*Written task*:
Could each entry be returned exactly as it appears?

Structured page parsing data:
# # # # # # #

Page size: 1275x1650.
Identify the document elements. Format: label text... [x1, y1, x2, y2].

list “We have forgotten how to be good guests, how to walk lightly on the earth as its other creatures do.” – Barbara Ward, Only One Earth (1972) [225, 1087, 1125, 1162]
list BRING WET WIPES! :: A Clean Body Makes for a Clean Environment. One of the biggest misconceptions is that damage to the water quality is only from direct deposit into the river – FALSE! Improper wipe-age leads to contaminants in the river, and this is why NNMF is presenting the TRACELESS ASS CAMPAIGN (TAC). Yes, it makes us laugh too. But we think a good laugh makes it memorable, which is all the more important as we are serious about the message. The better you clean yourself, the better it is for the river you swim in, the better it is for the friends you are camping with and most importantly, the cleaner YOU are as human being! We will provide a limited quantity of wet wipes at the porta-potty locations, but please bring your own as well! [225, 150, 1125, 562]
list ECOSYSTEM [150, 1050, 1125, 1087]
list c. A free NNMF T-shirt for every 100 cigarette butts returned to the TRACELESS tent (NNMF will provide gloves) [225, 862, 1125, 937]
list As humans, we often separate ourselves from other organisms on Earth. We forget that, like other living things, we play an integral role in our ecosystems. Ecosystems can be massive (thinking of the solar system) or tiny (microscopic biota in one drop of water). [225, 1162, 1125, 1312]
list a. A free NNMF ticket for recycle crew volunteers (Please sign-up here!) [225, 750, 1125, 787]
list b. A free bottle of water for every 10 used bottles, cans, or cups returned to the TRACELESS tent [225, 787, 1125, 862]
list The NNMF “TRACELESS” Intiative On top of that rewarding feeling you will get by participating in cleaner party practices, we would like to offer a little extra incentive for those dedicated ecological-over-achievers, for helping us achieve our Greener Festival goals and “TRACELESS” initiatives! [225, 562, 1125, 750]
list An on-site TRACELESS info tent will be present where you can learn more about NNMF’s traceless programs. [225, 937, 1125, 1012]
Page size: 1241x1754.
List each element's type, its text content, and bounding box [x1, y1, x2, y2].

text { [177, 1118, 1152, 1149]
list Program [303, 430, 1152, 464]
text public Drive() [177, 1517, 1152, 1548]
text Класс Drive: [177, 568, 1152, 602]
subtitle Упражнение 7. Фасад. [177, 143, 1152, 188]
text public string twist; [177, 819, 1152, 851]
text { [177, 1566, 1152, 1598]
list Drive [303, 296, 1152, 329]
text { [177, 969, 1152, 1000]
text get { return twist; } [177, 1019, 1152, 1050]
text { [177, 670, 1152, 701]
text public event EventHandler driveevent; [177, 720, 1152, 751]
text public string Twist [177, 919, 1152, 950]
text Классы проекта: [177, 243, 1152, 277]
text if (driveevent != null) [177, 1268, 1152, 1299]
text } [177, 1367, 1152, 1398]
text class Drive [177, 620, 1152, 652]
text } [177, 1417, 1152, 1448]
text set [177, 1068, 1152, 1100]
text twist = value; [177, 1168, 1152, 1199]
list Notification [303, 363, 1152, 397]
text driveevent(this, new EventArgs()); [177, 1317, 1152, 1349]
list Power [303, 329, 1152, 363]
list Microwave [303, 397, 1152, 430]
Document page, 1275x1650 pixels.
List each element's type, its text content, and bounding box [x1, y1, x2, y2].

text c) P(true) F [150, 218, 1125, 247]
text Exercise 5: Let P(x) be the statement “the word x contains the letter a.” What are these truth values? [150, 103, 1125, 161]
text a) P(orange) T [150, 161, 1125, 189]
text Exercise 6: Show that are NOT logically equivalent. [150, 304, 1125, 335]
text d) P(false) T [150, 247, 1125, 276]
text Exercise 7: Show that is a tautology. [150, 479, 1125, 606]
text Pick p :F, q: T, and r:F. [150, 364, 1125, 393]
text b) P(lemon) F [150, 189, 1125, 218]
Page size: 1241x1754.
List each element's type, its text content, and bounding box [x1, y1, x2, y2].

# # # # # # #

*Output of the exercise*:
Page size: 1275x1650.
Identify the document elements. Format: label text... [x1, y1, x2, y2].

list “We have forgotten how to be good guests, how to walk lightly on the earth as its other creatures do.” – Barbara Ward, Only One Earth (1972) [225, 1087, 1125, 1162]
list BRING WET WIPES! :: A Clean Body Makes for a Clean Environment. One of the biggest misconceptions is that damage to the water quality is only from direct deposit into the river – FALSE! Improper wipe-age leads to contaminants in the river, and this is why NNMF is presenting the TRACELESS ASS CAMPAIGN (TAC). Yes, it makes us laugh too. But we think a good laugh makes it memorable, which is all the more important as we are serious about the message. The better you clean yourself, the better it is for the river you swim in, the better it is for the friends you are camping with and most importantly, the cleaner YOU are as human being! We will provide a limited quantity of wet wipes at the porta-potty locations, but please bring your own as well! [225, 150, 1125, 562]
list ECOSYSTEM [150, 1050, 1125, 1087]
list c. A free NNMF T-shirt for every 100 cigarette butts returned to the TRACELESS tent (NNMF will provide gloves) [225, 862, 1125, 937]
list As humans, we often separate ourselves from other organisms on Earth. We forget that, like other living things, we play an integral role in our ecosystems. Ecosystems can be massive (thinking of the solar system) or tiny (microscopic biota in one drop of water). [225, 1162, 1125, 1312]
list a. A free NNMF ticket for recycle crew volunteers (Please sign-up here!) [225, 750, 1125, 787]
list b. A free bottle of water for every 10 used bottles, cans, or cups returned to the TRACELESS tent [225, 787, 1125, 862]
list The NNMF “TRACELESS” Intiative On top of that rewarding feeling you will get by participating in cleaner party practices, we would like to offer a little extra incentive for those dedicated ecological-over-achievers, for helping us achieve our Greener Festival goals and “TRACELESS” initiatives! [225, 562, 1125, 750]
list An on-site TRACELESS info tent will be present where you can learn more about NNMF’s traceless programs. [225, 937, 1125, 1012]
Page size: 1241x1754.
List each element's type, its text content, and bounding box [x1, y1, x2, y2].

text { [177, 1118, 1152, 1149]
list Program [303, 430, 1152, 464]
text public Drive() [177, 1517, 1152, 1548]
text Класс Drive: [177, 568, 1152, 602]
subtitle Упражнение 7. Фасад. [177, 143, 1152, 188]
text public string twist; [177, 819, 1152, 851]
text { [177, 1566, 1152, 1598]
list Drive [303, 296, 1152, 329]
text { [177, 969, 1152, 1000]
text get { return twist; } [177, 1019, 1152, 1050]
text { [177, 670, 1152, 701]
text public event EventHandler driveevent; [177, 720, 1152, 751]
text public string Twist [177, 919, 1152, 950]
text Классы проекта: [177, 243, 1152, 277]
text if (driveevent != null) [177, 1268, 1152, 1299]
text } [177, 1367, 1152, 1398]
text class Drive [177, 620, 1152, 652]
text } [177, 1417, 1152, 1448]
text set [177, 1068, 1152, 1100]
text twist = value; [177, 1168, 1152, 1199]
list Notification [303, 363, 1152, 397]
text driveevent(this, new EventArgs()); [177, 1317, 1152, 1349]
list Power [303, 329, 1152, 363]
list Microwave [303, 397, 1152, 430]
Document page, 1275x1650 pixels.
List each element's type, its text content, and bounding box [x1, y1, x2, y2].

text c) P(true) F [150, 218, 1125, 247]
text Exercise 5: Let P(x) be the statement “the word x contains the letter a.” What are these truth values? [150, 103, 1125, 161]
text a) P(orange) T [150, 161, 1125, 189]
text Exercise 6: Show that are NOT logically equivalent. [150, 304, 1125, 335]
text d) P(false) T [150, 247, 1125, 276]
text Exercise 7: Show that is a tautology. [150, 479, 1125, 606]
text Pick p :F, q: T, and r:F. [150, 364, 1125, 393]
text b) P(lemon) F [150, 189, 1125, 218]
Page size: 1241x1754.
List each element's type, its text content, and bounding box [x1, y1, x2, y2].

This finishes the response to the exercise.